Marsden Hartley (1877-1943) was proud to call himself an American
artist, but he dreamed of travel to Europe, believing instinctively that
he would learn more there than would be possible in his home state of
Maine or even in New York. In 1909 Alfred Stieglitz gave Hartley his
first solo exhibition in New York, and a second successful show three
years later enabled him to head to Europe, where he spent time in Paris,
Berlin and Munich. His rise to prominence as a specifically American
modernist was based largely on the visual ideas and influences that he
encountered in these vibrant cities, which he then synthesized through
his own New England point of view.
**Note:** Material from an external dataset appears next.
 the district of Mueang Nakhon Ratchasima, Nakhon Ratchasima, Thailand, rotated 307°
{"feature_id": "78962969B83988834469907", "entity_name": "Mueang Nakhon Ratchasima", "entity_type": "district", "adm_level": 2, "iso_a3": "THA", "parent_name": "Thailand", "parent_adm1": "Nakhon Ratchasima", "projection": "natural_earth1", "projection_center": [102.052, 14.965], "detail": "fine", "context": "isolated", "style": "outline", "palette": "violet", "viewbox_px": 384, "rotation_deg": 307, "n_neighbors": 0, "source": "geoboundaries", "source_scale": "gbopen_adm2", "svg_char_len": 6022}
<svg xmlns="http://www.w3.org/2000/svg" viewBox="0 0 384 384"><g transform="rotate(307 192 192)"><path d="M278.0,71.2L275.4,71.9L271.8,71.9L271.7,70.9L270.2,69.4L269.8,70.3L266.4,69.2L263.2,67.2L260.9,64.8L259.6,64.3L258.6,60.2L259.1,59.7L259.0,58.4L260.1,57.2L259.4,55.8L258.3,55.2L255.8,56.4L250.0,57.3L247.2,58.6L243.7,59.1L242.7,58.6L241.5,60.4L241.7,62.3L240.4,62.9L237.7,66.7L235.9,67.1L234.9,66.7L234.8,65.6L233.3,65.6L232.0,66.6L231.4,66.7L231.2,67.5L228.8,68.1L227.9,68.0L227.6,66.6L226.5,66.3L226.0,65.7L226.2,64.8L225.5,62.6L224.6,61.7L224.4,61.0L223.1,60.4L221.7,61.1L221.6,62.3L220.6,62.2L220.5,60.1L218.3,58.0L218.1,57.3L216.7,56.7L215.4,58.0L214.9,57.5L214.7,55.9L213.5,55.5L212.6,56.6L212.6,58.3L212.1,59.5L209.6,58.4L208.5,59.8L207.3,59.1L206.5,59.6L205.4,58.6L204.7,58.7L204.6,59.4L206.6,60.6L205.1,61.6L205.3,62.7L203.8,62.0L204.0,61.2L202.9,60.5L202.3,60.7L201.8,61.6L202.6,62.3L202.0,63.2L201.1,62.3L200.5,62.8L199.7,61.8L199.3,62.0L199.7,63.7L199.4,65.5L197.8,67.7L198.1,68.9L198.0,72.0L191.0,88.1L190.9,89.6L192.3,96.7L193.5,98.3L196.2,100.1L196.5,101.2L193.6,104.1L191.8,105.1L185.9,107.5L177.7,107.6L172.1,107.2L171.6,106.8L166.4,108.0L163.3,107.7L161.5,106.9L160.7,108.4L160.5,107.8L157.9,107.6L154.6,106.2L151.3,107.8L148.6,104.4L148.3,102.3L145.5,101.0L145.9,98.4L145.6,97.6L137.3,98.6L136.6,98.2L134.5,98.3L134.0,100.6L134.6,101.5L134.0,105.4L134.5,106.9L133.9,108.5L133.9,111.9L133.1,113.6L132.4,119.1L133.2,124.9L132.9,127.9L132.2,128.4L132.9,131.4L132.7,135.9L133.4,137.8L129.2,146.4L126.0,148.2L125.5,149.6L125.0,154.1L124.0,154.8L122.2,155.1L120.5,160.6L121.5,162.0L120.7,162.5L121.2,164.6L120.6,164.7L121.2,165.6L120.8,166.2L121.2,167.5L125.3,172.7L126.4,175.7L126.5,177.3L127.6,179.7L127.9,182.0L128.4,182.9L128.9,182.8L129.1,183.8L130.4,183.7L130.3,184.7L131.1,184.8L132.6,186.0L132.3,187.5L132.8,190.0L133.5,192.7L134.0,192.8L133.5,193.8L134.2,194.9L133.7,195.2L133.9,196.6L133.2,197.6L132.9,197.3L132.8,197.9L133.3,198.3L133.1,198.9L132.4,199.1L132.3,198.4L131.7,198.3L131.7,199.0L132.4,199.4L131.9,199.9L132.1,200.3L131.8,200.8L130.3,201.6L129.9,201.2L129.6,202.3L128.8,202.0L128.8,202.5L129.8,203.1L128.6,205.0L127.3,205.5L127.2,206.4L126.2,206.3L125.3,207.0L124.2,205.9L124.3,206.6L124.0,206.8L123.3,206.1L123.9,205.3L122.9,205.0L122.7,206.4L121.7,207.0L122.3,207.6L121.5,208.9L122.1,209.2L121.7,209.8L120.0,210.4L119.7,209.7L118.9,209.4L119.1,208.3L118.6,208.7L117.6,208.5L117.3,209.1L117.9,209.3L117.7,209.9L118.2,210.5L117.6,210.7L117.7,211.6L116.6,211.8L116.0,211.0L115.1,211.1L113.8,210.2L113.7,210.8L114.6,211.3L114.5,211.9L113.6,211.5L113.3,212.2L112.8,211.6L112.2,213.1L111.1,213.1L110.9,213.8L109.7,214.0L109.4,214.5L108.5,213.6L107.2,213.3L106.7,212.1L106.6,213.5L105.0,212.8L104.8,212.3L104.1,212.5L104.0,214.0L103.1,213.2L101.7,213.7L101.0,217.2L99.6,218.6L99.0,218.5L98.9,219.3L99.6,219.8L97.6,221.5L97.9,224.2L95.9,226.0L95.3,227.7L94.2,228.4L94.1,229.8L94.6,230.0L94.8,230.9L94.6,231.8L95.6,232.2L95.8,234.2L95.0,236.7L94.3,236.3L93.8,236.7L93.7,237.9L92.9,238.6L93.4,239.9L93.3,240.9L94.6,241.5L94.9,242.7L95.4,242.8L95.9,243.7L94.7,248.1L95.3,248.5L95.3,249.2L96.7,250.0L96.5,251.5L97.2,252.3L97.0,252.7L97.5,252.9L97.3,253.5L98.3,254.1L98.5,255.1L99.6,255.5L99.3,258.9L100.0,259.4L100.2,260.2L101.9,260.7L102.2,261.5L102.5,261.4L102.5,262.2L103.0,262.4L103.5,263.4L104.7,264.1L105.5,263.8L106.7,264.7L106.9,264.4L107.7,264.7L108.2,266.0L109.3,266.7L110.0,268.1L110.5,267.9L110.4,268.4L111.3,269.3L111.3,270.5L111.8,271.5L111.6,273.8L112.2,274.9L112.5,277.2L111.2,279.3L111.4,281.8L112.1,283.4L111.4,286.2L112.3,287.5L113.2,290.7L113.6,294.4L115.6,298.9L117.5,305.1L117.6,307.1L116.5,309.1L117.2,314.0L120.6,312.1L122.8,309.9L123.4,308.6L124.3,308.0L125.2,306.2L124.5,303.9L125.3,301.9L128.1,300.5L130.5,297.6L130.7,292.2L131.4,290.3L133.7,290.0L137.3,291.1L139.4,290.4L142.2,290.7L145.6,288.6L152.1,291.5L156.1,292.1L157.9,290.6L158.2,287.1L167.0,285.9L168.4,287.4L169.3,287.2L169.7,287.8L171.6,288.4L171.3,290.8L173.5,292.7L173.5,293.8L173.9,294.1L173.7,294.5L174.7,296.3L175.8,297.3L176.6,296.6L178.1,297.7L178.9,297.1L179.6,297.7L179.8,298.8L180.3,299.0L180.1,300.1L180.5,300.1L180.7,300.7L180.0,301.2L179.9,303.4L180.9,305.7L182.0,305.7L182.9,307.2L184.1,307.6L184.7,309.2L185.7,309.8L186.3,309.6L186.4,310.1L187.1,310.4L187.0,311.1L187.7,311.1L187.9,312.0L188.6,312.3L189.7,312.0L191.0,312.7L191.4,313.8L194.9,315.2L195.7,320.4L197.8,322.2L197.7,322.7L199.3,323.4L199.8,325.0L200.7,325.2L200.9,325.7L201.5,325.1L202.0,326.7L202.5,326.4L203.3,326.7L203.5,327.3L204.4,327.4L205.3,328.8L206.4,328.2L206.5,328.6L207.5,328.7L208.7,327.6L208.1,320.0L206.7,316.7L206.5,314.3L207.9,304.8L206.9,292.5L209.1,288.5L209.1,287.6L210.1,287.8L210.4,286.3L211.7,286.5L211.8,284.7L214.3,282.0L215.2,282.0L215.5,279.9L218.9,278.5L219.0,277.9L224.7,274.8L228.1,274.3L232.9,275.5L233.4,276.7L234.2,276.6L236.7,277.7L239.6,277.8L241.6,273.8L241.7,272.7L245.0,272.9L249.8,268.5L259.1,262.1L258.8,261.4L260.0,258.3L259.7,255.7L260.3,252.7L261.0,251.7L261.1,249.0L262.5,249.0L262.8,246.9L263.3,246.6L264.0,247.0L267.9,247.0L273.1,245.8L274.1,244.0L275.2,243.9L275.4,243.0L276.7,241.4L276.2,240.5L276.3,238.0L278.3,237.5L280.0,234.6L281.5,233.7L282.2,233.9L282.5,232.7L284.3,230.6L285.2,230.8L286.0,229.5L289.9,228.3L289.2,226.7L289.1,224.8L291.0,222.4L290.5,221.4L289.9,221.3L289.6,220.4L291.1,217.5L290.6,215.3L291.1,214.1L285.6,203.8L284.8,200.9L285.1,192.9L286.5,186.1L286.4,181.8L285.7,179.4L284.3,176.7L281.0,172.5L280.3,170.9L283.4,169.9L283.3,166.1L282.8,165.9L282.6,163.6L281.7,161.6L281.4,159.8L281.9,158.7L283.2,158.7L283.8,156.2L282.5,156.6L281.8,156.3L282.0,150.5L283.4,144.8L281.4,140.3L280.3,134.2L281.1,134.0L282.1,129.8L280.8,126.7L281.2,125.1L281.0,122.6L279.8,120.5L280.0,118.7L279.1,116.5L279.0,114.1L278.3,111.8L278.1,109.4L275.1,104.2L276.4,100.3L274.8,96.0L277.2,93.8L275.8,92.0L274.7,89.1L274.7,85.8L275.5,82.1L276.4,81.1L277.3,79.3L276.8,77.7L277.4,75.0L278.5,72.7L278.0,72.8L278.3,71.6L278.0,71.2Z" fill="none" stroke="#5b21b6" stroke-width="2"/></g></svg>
Hartley, who was by nature something
of a loner, never lost his wanderlust, and throughout his life found
inspiration in many other landscapes and cultures, including in southern
France, Italy, Bermuda, Mexico and Canada.
Marsden Hartley: Adventurer in the Arts, published to coincide with an
exhibition opening at the Vilcek Foundation in New York, offers a fresh
appraisal of a pioneering modernist whose work continues to be
celebrated for its spirituality, experimentation and innovation. Rick
Kinsel's introduction provides an overview of the manifold ways in which
Hartley's travels shaped his artistic vision, from experiencing the
latest art in Paris and finding a mentor there in Gertrude Stein to
meeting members of the Blaue Reiter group in Germany and developing an
interest in both Prussian military pageantry and Bavarian folk art; from
becoming fascinated with ancient Aztec and Mayan cultures while in
Mexico to being inspired by the traditional pueblo life of the Native
Americans of the Southwest.
William Low surveys items from the Marsden Hartley Memorial Collection
of Bates College Museum in Maine - including memorabilia from the
artist's travels and artefacts reflecting his diverse spiritual
interests - and explains how they aid our understanding of Hartley's
motivation and passions. Among them are a photograph album tracing the
course of Hartley's peripatetic life from 1908 to 1930 and a notebook of
'Color Exercises', both of which are reproduced in full. Emily
Schuchardt Navratil considers how Hartley's desire for escape was
reflected in his love of the circus, a recurrent theme in his paintings,
drawings and writings. He was enthralled by the spectacle and the
nomadic existence, and he imagined circus performers to be members of
his own wandering troupe. For fifteen years he worked on a book devoted
to the subject, but it was left unfinished at his death; an 18-page
typescript version is reproduced here in its entirety.
Kinsel then explores Hartley's painting Canoe (Schiff), created in
Berlin in 1915 as part of his Amerika series of brightly coloured
works defined by imagery drawn from both Native American material
culture and German folk art. For Hartley, these paintings represented a
dual cultural identity. The main part of the book, by Navratil, features
some 100 paintings, drawings, photographs and postcards, arranged into
seven country- or state-themed sections, with a concluding section on
Hartley's personal possessions, which - because he had no permanent home
of his own - held extraordinary significance for him.